EXERCISE DETAILS
What's wanted is each entry repeated verbatim, minus its images.

DATASET
● ● ● ●
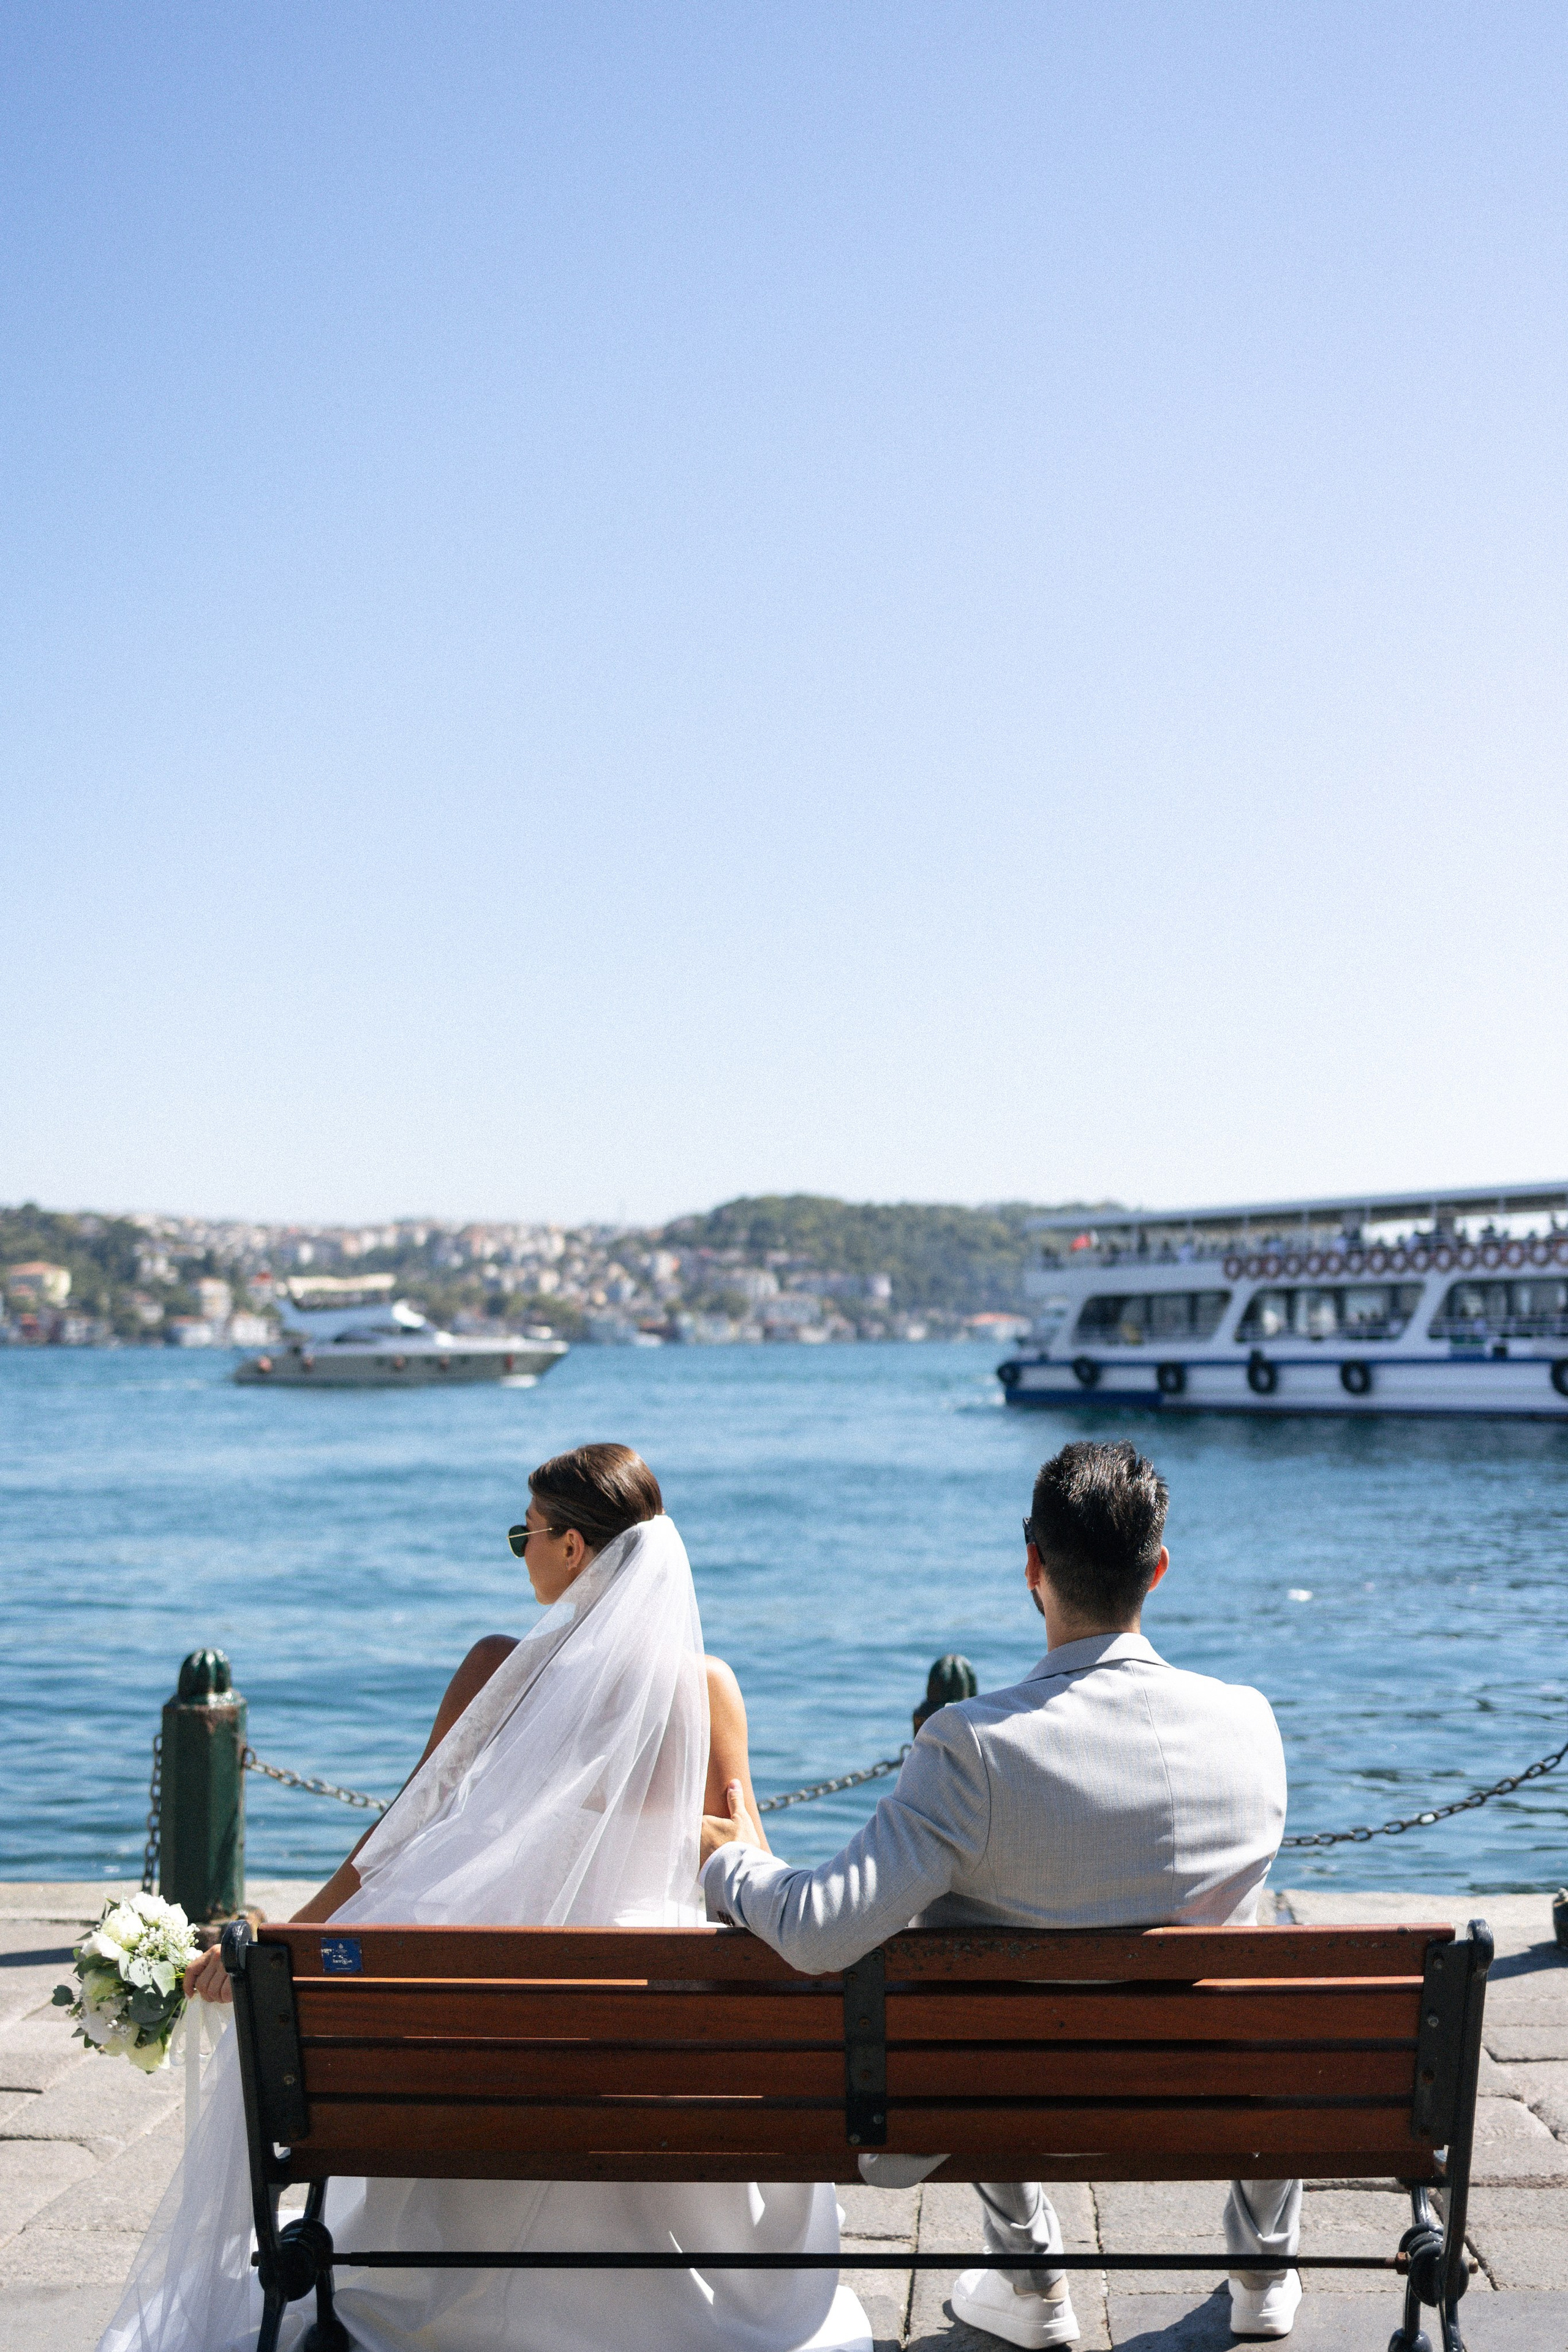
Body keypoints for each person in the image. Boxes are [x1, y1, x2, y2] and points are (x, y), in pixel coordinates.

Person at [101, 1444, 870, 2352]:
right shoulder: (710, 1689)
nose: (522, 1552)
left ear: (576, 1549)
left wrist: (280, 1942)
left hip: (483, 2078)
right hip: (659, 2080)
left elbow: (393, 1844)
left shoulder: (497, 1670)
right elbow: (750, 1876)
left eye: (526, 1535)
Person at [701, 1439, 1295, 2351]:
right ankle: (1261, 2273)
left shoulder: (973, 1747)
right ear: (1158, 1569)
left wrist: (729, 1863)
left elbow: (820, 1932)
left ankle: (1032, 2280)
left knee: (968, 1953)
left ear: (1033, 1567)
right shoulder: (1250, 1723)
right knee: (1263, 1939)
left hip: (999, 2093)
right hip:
● ● ● ●
ANSWER SPACE
Body keypoints for each person in the image. Boxes are [x1, y1, x2, y2] and points are (x, y), in pixel coordinates.

Person at [101, 1444, 870, 2352]:
right shoulder: (710, 1689)
nose: (522, 1552)
left ear: (576, 1549)
left wrist: (280, 1942)
left hip: (483, 2078)
right hip: (659, 2080)
left elbow: (393, 1844)
left shoulder: (497, 1670)
right elbow: (750, 1876)
left eye: (526, 1535)
Person at [701, 1439, 1295, 2351]:
right ankle: (1261, 2273)
left shoulder: (973, 1747)
right ear: (1158, 1569)
left wrist: (729, 1863)
left elbow: (820, 1932)
left ankle: (1032, 2280)
left knee: (968, 1953)
left ear: (1033, 1567)
right shoulder: (1250, 1723)
right knee: (1263, 1939)
left hip: (999, 2093)
right hip:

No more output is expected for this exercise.